Я как-то на улице познакомился с пожилым инженером и, зацепившись словесно и глазолюбно, подружился с ним — Николаем Захаровичем Андреевым — до самой его смерти в 1982, кажется, году. Он меня поразил тогда рассказом о своих духовных исканиях и жизненном пути, рассказав, что после гибели своего гимназического друга — Загребина (мне отчего-то физиологически приятно оживлять несколькими движениями языка эти всеми позабытые фамилии) — он никогда, то есть лет тридцать, ни с кем не разговаривал ни на какие отвлеченные темы. Но каждый день, воротившись домой из своего абсолютно бессмысленного НИИ, уходил с головой в волшебные миры верховного синтетического учения системы арканов. При этом, однако же, он осознавал себя настоящим христианским социалистом, читал все тридцать лет пятитомник «Основы христианства» Михаила Тареева, священника Григория Петрова и аббата Ламенне. Интеллектуально он так и остался на уровне социальной и политической проблематики начала века. Такое впечатление, что идейный ураган современности пронесся где-то высоко над его головой.

Одержимый юношеской идеей тотального антисоветского просвещения, долженствующего радикально изменить окружающий мир, я принес ему на несколько дней «Август четырнадцатого» Солженицына и до сих пор помню животный ужас в его глазах при виде бесцензурного парижского издания, да еще с автографом автора. Оно проламывало брешь в его, строившихся годами, оборонительных конструкциях. Делало эту линию Мажино совершенно бессмысленной перед лицом хитроумного неприятеля. И каково же ему было ежедневно — пусть и вполуха — слышать из кухонного репродуктора брежневские пыхтящие «сиськи-масиськи», а самому молча продумывать штейнеровский социальный манифест, повествующий о трехчленной структуре видимого мира. И это при том, что никакого видимого мира, во всяком случае в христоцентричном штейнеровском понимании, давно не существовало в природе.

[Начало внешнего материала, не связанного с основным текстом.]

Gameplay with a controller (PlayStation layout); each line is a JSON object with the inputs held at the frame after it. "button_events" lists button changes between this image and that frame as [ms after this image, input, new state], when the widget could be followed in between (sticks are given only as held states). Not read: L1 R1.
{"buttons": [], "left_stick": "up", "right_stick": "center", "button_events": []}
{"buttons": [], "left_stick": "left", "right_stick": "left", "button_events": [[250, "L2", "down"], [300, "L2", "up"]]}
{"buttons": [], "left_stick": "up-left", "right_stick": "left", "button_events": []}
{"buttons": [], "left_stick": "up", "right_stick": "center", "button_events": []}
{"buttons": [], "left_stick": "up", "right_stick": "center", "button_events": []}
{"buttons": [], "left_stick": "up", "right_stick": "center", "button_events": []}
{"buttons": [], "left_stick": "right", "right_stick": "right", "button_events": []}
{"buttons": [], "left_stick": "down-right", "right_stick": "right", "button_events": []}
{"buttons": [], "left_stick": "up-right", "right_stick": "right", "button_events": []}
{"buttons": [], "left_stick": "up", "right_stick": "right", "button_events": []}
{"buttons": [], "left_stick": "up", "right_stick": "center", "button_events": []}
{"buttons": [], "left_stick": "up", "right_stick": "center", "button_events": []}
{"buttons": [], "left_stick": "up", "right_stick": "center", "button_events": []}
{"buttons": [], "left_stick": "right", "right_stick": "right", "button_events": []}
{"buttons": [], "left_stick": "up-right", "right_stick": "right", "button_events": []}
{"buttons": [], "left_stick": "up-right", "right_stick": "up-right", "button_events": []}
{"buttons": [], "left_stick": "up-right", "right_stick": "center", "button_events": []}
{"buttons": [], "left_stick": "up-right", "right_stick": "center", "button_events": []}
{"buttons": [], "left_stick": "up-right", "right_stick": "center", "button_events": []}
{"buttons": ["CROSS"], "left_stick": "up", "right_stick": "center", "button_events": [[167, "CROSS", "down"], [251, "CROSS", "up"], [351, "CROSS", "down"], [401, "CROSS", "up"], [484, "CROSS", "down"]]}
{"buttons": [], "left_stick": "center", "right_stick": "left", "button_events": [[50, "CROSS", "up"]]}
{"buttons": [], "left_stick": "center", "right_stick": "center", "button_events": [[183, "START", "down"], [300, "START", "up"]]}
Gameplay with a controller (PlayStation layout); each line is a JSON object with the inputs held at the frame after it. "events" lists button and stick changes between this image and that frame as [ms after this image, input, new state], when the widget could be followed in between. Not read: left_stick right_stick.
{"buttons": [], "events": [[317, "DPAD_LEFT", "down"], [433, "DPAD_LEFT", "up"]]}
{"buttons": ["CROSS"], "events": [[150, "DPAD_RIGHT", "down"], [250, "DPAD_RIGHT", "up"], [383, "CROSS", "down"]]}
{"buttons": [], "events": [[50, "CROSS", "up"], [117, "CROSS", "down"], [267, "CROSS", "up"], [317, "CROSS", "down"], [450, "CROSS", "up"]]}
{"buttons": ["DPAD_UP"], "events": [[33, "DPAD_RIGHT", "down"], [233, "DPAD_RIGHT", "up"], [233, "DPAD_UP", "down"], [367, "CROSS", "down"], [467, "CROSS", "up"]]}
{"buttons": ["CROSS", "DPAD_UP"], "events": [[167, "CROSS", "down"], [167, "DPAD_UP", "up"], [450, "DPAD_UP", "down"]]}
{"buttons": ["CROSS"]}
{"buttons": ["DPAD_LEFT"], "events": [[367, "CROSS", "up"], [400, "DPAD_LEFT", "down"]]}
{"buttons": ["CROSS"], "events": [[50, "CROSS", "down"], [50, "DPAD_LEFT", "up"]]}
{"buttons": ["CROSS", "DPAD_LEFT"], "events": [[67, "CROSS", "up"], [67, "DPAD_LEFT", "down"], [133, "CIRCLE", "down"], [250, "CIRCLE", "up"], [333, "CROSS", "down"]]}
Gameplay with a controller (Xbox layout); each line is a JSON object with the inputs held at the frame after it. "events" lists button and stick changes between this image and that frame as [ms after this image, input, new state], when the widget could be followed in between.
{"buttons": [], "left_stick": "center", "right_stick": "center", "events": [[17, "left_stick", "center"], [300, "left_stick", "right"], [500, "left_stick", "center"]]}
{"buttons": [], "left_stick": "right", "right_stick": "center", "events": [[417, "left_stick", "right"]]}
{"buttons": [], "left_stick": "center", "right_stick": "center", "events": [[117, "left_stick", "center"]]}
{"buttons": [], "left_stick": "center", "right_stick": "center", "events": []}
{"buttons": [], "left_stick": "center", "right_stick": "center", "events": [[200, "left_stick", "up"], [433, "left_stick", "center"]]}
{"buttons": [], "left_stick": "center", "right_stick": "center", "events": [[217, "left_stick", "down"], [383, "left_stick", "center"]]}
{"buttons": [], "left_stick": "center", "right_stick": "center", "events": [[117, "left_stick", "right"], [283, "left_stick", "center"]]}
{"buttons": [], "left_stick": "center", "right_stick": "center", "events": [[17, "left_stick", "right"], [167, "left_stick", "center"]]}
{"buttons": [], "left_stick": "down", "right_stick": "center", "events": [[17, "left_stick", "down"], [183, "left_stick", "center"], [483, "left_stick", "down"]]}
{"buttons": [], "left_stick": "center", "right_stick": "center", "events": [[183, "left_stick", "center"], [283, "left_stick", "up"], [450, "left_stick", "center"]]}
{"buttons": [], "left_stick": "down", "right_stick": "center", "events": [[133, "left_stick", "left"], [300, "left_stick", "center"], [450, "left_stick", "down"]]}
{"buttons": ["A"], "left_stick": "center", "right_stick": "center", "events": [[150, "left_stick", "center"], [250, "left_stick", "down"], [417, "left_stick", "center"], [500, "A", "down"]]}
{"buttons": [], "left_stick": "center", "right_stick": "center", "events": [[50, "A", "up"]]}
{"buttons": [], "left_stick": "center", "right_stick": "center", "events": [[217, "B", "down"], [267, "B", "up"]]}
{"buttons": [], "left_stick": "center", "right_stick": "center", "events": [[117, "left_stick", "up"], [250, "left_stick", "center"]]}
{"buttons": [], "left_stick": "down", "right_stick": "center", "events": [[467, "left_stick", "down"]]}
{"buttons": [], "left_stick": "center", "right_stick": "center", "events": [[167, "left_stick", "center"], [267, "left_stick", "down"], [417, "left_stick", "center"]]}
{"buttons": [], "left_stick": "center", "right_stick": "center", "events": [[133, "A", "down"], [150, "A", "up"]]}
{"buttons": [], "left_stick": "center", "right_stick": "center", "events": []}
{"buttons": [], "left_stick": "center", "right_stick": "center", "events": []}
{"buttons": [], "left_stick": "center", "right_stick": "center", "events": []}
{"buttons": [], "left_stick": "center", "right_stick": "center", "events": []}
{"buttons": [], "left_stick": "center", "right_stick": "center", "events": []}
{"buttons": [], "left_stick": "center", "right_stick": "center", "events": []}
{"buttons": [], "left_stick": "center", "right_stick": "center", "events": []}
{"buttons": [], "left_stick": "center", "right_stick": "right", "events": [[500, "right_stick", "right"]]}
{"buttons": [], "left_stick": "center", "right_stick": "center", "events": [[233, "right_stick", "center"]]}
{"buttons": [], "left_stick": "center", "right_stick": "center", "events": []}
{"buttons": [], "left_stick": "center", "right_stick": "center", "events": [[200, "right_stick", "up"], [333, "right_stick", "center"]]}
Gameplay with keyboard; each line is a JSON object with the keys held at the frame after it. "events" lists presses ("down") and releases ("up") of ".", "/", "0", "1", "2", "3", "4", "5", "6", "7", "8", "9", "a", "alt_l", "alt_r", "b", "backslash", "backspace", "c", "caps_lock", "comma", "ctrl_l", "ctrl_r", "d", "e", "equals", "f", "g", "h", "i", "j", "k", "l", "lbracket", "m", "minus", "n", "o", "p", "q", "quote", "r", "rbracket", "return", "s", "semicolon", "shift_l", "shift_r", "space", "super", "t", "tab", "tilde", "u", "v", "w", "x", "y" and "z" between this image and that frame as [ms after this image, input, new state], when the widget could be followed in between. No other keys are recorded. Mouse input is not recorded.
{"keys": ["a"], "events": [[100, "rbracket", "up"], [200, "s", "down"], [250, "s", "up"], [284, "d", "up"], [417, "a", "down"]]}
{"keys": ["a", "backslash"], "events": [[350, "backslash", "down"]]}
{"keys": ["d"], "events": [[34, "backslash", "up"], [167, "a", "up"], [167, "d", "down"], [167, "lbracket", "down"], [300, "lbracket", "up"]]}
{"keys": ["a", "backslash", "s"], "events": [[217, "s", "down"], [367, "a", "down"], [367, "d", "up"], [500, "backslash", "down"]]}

На его примере было физически ощутимо полное духовное безвоздушье советского времени, не лишенное, однако, утопических надежд и чаяний. И кто знал, что, пробив стену, мы просто окажемся в другой, более просторной камере. Или в канализационном коллекторе с пробитой головой. Или просто на городской свалке. Уже без возможности выхода или взлета.

Для таких людей, как этот Андреев, еще существовали возможности сублимации. Уход в эзотерику, мистику, аутистические духовные практики и увлечения или какие-нибудь безобидные культурные досуги вроде необременительного в финансовом плане коллекционирования спичечных этикеток или значков. Это были шаткие соломенные загородки, создававшие мнимую защиту от морозной стужи эпохи.

Взять, например, задумчивых девушек, переходящих от картины к картине на любой мало-мальски значимой выставке и что-то записывающих в свой блокнот. Неужели они делают это с какой-то прагматической целью? Они же никогда больше не прочитают свои заметки. Нет, они пытаются упорядочить хаос. Описанная и тщательно систематизированная, действительность становится не такой страшной, обретая иллюзию управляемости и предсказуемости. Абсолютное же большинство совсем лишено и таких возможностей, топя свои неотрефлексированные экзистенциальные ужасы в убогом, засасывающем быте, магической религиозности, телевизоре и водке.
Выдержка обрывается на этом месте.